In evaluating the prior findings of a possible cannabis–immunotherapy interaction [8,9], it is important to be cognizant that there were higher rates of lung, laryngeal, esophageal, pancreatic, urinary, stomach, hepatic, colorectal, renal, bone marrow, and cervical cancers in patients who smoked [12]. Smoking tobacco introduces the human body to a complex interplay between thousands of chemical constituents, including dozens of known carcinogens [28,29]. The dangers of this chemical cocktail are well documented, as 40% of new cancer diagnoses are attributed to cigarette smoking [30]. Furthermore, smoking not only increases the relative risk of developing certain cancers, but it has also been associated with poor treatment outcomes [31]. A retrospective review of 439 patients with non-small cell lung cancer found heavy smoking to be associated with poorer overall survival (hazard ratio (HR) = 1.4). This relationship existed regardless of cancer staging [32]. Reported relationships between smoking and melanoma are inconsistent, with some reports demonstrating a paradoxical decreased risk of melanoma in smokers [33,34,35]. Despite this, a cohort study of 6279 patients with stage 1 or stage 2 melanoma reported a greater risk of melanoma-associated death in current smokers (HR = 1.5) [36]. A meta-analysis including 1326 cases of renal cell cancer (RCC) from cohort studies and 6032 cases of RCC from case–control studies reported a relative risk of 1.4 for the development of RCC in ever-smokers [37]. Furthermore, a systematic review and meta-analysis including 343,993 cases of RCC reported that current smoking was associated with increased disease-specific mortality (HR = 1.5) and worsened progression-free survival (HR = 2.9) [38].

Although there were many differences between our findings are those reported earlier [8,9], we are not suggesting that anyone has engaged in anything nefarious. We commend the earlier reports [8,9] for addressing a timely and important topic. However, it may also be valuable to prevent situations like this in the future. If the authors are going to engage in an atypical practice (e.g., floor rounding [14]), it would be beneficial to briefly document this in the methods section. It is also possible that floor rounding was employed for reporting the p-values.
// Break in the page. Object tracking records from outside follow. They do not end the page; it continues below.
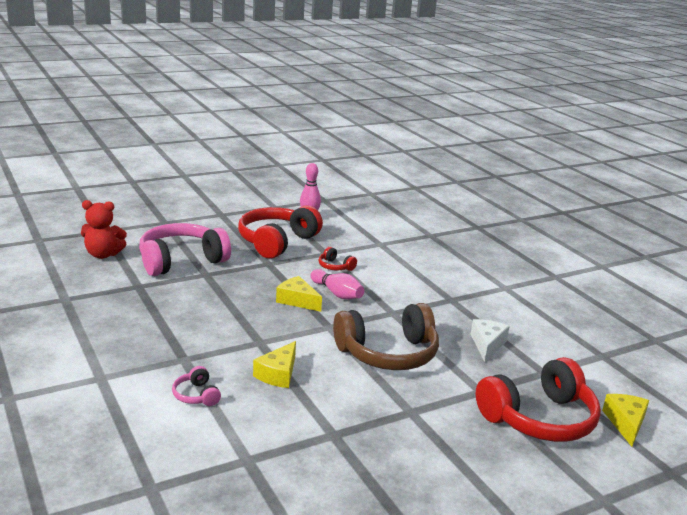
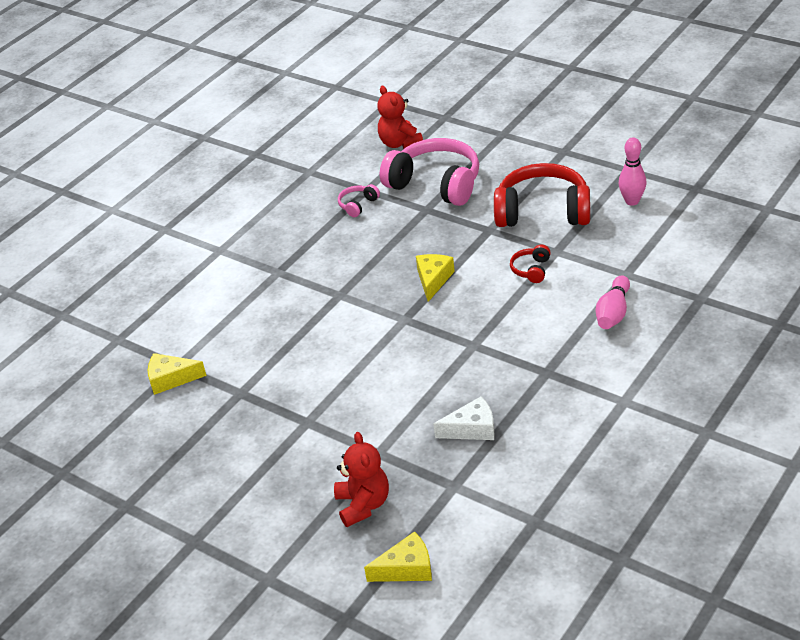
camera: 70 degrees right, 15 degrees up
(196, 395) = (235, 303): pink headphones -> pink headphones (358, 205)
(278, 374) = (299, 327): yellow cheese -> yellow cheese (171, 379)
(337, 293) = (474, 296): pink bowling pin -> pink bowling pin (613, 313)
(388, 353) = (390, 372): brown headphones -> none
(539, 419) = (363, 505): red headphones -> red teddy bear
About one-third of leading biomedical journals have reported rarely or never using specialized statistical reviews [39]. As the statistical analysis section contained “A series of χ2 tests or Fisher’s exact tests (when the assumptions of the parametric χ2 test (sic) were not met)” [9], if there was a statistical reviewer, this person may not have been reading carefully. Emails to the editors asking whether these manuscripts [8,9] received a statistical review did not receive an affirmative response. Further, it would be well beyond standard practice to expect a reviewer (often a volunteer) to re-run all the analyses. In psychology, it is common to list the test statistic, the degrees of freedom, and the p-value. An analysis of a quarter million psychology papers revealed that half contained inconsistencies where the reported test statistic and p-value did not correspond. Further, one-seventh of papers included gross inconsistences defined as “the reported p-value was significant and the computed p-value was not, or vice versa” [40]. Some experimental psychology journals use software to identify statistical irregularities [41]. We are not aware of any biomedical journals which are employing similar software to assess percentage calculations, including rounding errors or non-parametric analyses.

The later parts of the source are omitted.